== Data excerpts ==

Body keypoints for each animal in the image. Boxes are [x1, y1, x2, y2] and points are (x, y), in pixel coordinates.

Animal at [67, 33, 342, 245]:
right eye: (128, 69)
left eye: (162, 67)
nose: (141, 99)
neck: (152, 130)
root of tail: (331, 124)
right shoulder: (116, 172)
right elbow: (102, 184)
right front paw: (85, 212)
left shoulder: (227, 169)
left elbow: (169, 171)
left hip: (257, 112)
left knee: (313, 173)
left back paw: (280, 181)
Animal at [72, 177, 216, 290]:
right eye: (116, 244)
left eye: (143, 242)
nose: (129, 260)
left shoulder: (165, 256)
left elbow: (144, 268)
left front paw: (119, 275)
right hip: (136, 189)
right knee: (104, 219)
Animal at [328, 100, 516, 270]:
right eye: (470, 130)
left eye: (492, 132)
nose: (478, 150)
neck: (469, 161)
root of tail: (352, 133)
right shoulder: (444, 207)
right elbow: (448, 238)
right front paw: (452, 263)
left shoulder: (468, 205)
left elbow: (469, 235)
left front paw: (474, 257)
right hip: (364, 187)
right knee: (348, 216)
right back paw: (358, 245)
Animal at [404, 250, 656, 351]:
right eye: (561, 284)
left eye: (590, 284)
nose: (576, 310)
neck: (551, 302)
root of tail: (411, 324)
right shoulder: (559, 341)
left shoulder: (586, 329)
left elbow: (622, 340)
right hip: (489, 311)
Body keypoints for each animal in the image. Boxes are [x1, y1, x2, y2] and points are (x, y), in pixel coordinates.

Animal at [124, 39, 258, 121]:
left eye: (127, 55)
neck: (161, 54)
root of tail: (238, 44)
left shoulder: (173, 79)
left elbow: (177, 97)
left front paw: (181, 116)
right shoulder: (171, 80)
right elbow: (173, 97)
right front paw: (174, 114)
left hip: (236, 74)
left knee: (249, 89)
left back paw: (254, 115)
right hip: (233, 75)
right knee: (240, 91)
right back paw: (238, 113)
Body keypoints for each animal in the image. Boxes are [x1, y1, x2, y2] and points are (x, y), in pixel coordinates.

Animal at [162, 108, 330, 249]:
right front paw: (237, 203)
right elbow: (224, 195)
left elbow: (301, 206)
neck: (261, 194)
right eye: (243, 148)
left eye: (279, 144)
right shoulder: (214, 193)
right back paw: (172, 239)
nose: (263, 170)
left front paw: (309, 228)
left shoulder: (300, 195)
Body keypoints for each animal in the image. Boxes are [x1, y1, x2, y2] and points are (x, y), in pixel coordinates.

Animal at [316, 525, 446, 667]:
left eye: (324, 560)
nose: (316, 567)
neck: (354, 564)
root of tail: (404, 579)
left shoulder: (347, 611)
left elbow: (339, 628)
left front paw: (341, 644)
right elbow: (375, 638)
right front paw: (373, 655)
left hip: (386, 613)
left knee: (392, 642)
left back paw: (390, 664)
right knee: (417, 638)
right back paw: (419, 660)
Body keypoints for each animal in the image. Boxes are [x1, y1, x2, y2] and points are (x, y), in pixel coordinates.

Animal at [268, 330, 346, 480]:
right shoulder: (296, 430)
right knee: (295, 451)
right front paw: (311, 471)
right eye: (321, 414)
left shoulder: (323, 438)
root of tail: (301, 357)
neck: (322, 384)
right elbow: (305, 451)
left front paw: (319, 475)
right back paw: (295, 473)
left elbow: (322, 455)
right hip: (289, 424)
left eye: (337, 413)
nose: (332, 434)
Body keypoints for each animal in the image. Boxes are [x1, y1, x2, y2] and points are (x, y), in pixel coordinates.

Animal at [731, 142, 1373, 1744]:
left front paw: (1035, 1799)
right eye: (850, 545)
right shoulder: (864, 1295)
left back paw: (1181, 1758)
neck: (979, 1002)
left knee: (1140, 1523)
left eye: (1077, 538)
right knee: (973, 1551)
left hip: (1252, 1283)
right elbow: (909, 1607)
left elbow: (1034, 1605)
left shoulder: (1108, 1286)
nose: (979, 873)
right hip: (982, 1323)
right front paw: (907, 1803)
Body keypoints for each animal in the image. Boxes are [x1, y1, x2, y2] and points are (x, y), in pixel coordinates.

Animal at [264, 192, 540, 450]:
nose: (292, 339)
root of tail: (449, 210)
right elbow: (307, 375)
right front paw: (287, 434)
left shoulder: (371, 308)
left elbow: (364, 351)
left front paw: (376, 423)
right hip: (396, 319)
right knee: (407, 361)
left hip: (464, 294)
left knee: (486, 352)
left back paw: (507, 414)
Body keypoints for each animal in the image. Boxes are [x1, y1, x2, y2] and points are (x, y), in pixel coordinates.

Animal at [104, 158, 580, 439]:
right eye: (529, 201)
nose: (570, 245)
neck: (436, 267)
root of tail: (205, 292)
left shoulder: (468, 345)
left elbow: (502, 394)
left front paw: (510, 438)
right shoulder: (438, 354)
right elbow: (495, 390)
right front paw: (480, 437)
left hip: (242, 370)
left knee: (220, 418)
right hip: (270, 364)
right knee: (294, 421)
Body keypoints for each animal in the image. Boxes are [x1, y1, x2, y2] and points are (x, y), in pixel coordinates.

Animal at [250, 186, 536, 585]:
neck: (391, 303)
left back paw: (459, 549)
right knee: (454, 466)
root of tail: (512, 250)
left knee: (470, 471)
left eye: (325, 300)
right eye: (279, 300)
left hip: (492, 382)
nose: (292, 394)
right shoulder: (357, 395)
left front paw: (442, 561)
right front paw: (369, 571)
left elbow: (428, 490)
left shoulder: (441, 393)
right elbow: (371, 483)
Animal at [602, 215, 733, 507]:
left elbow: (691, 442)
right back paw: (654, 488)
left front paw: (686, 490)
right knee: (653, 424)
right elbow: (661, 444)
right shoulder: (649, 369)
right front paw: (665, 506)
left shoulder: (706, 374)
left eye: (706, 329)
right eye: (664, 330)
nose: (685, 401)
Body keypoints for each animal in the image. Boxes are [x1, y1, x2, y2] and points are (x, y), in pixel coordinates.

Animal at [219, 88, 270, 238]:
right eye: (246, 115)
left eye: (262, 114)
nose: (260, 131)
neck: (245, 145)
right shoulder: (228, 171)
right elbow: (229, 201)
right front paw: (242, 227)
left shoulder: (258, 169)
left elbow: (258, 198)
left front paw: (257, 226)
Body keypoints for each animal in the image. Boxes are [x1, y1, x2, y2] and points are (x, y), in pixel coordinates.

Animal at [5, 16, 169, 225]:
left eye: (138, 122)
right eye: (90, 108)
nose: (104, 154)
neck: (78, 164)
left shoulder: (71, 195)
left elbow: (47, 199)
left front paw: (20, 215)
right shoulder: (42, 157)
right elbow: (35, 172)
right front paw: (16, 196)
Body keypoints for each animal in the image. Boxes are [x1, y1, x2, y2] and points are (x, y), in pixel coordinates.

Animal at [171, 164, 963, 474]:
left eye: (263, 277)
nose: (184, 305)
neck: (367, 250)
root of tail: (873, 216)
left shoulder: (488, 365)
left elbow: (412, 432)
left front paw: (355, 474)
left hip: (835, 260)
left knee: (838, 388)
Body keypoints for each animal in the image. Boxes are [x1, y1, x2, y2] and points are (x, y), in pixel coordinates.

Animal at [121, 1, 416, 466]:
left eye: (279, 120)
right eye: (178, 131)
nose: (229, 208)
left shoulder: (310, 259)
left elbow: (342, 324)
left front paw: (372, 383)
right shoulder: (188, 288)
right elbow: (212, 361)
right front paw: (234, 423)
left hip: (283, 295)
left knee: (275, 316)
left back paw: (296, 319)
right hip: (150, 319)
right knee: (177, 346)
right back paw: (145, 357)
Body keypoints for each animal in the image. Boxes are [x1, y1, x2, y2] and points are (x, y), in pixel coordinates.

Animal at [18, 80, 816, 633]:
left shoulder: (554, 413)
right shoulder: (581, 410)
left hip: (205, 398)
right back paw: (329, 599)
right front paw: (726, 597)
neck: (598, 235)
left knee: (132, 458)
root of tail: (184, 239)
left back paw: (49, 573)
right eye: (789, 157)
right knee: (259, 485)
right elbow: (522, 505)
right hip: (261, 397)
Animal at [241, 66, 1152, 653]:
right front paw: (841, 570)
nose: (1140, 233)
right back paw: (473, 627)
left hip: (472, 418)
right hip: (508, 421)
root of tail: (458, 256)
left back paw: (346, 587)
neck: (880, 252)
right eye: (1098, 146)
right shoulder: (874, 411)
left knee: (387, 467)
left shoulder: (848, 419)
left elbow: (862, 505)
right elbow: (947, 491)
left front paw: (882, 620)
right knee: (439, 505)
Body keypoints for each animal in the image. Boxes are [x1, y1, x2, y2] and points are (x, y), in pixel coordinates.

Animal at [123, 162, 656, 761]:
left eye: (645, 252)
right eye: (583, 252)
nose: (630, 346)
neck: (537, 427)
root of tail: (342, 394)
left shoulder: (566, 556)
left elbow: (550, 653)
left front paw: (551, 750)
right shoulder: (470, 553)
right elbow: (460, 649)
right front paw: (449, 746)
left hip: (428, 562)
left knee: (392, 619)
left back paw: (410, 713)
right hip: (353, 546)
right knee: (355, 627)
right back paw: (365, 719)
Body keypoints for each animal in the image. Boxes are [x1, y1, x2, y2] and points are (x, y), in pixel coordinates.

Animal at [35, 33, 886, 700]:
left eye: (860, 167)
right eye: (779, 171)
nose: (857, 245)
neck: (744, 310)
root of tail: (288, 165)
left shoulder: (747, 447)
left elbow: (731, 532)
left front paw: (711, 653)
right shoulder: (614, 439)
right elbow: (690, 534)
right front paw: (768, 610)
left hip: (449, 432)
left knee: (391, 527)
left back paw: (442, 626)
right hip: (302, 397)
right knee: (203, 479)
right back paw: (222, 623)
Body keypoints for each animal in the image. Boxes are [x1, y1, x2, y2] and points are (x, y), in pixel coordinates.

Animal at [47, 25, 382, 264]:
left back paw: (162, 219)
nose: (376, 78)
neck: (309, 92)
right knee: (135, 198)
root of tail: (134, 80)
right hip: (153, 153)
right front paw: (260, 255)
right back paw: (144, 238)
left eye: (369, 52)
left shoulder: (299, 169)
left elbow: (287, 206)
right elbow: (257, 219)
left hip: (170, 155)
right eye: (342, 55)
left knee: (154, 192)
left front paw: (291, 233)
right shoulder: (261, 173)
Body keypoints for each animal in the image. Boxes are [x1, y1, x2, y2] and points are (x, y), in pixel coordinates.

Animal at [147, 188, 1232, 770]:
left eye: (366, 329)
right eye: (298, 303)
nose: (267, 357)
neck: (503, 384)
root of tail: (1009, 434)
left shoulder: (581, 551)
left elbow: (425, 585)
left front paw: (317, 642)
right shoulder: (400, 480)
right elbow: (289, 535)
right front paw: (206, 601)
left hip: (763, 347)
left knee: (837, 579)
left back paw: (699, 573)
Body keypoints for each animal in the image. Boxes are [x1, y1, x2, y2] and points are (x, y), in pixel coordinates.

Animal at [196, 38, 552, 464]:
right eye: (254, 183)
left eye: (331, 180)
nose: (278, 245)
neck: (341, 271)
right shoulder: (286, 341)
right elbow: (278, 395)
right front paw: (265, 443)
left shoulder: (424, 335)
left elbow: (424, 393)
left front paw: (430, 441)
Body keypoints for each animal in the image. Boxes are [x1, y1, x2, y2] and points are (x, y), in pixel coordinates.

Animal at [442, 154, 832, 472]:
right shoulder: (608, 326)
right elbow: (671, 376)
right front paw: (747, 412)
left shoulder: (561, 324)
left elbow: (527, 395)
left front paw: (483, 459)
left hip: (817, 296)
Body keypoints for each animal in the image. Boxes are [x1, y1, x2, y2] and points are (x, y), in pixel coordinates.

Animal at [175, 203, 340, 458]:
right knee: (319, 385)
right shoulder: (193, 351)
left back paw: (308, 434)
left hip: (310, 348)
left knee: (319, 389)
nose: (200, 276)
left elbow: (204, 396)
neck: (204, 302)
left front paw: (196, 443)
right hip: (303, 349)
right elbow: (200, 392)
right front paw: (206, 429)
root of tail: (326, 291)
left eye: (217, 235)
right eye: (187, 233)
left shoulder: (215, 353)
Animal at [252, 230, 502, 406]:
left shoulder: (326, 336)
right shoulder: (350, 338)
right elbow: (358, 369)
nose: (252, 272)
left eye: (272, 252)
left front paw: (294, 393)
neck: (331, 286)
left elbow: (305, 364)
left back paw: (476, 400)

===

-- Prompt --
In the listing above, the line with "right elbow: (358, 369)" and every line after it must be set down word for word, and no other line.

-- Output for this task --
right elbow: (358, 369)
nose: (252, 272)
left eye: (272, 252)
left front paw: (294, 393)
neck: (331, 286)
left elbow: (305, 364)
left back paw: (476, 400)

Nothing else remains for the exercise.